(Bloomberg) -- Karpowership, one of the world’s largest powership companies, is building vessels the size of several football fields to meet rising demand for energy, especially from Africa.

The unit of Turkey’s Karadeniz Energy Group has about 20 ships under construction, according to Karpowership’s director for Africa, Emre Durmusoglu. The floating power plants can be deployed in a matter of months and supply electricity to both coastal and land-locked countries for several decades. That means there’s “huge potential” in Africa, already the company’s biggest market, Durmusoglu said.

“We can get electricity very fast to satisfy their needs, and demand in Africa is increasing a lot,” Durmusoglu said in an interview on the sidelines of the Africa Energy Forum in Lisbon.

Karpowership already has seven vessels with almost 1,000 megawatts of installed capacity in six African countries. As the size of Africa’s population grows, Karpowership is looking to expand to more countries in a continent where the rate of access to electricity is estimated at 43%, compared to the global average of 87%.

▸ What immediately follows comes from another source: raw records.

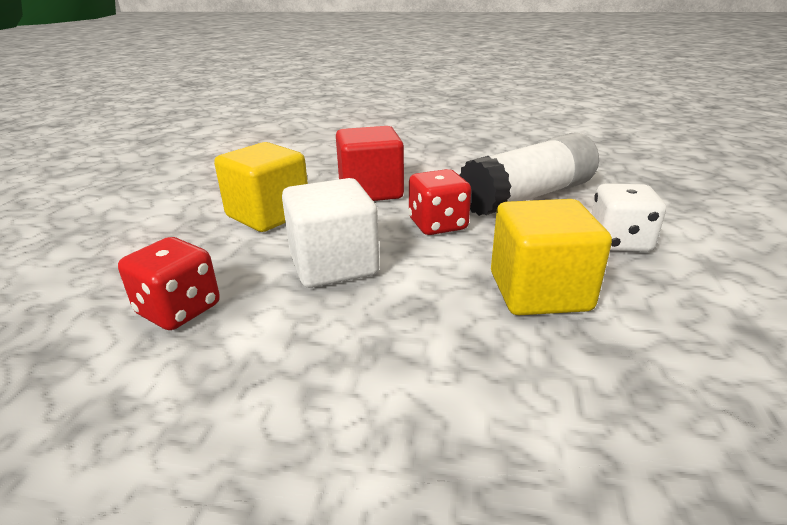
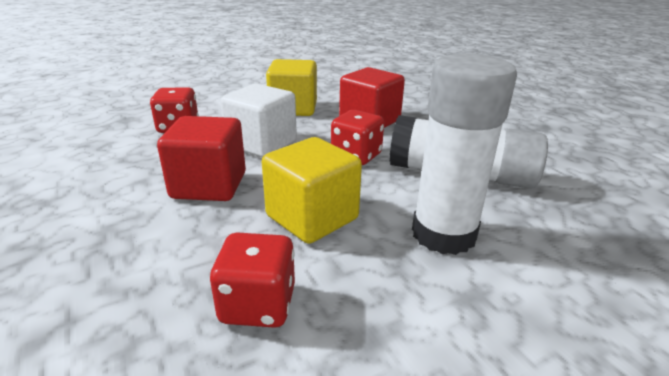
camera: 50 degrees right, 0 degrees up
(396, 335) = (209, 185): none -> red cube
(619, 242) = (443, 234): white dice -> white glue stick
(682, 378) = (258, 304): none -> red dice

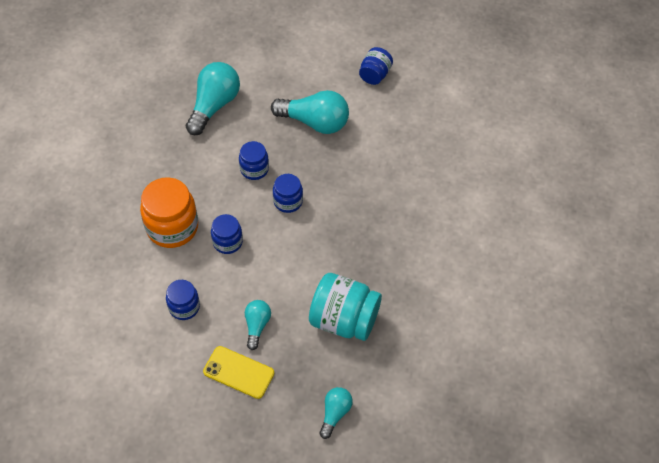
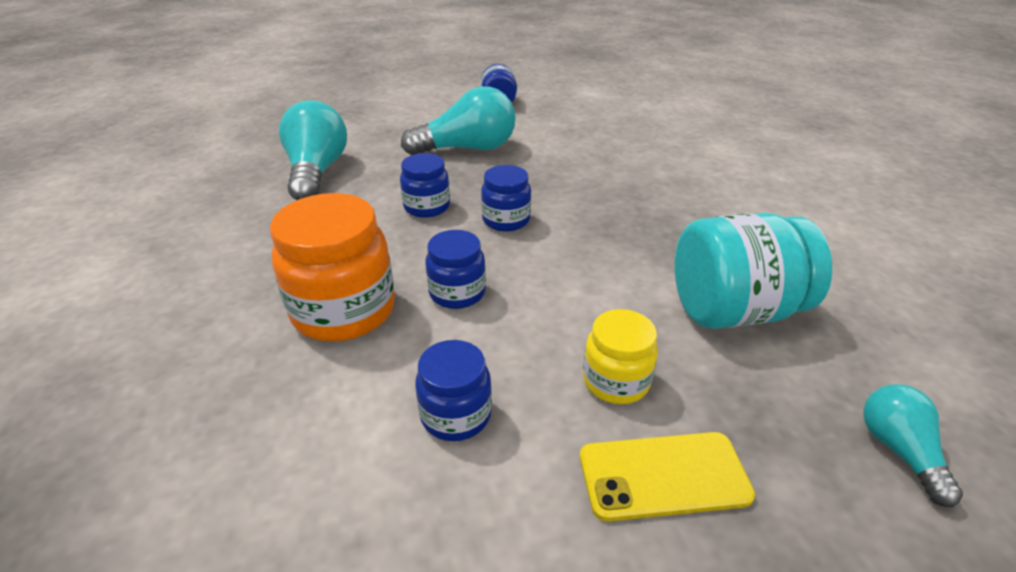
camera: 30 degrees left, 20 degrees down
(257, 326) = (616, 381): turquoise light bulb -> yellow jar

The United Nations forecasts sub-Saharan Africa’s population will nearly double over the next 30 years, adding about one billion people to the world population, according to data released this week.

Long-Term Solution

That means more business for energy suppliers like Karpowership, which provides power to Gambia, Guinea Bissau, Ghana, Mozambique, Sudan and Sierra Leone. The company also operates in Indonesia and Lebanon. Costs can be high: Sierra Leone signed a $31 million deal with the company to get only two years of additional electricity from a maritime vessel.

“Population growth should be parallel with energy demand,” Durmusoglu said. “If African countries do not take the required measures, unfortunately they will not have enough electricity to satisfy demand from the population.”

When potential customers learn of the variety of floating generation options on the market, vessels are often perceived as a temporary, stop-gap solution, according to a BloombergNEF report released on Feb. 13. Yet many of these ships can be operated similarly to land-based plants and provide power for over 30 years, according to the report.

“We can immediately deploy a power ship and stay there for 20 to 25 years,” Durmusoglu said. He said some of his powerships were switching to natural gas from heavy fuel oil to become “more efficient, more affordable and more environmentally friendly.”

(Updates number of powerships in second paragraph, costs under Long-Term Solution subheadline.)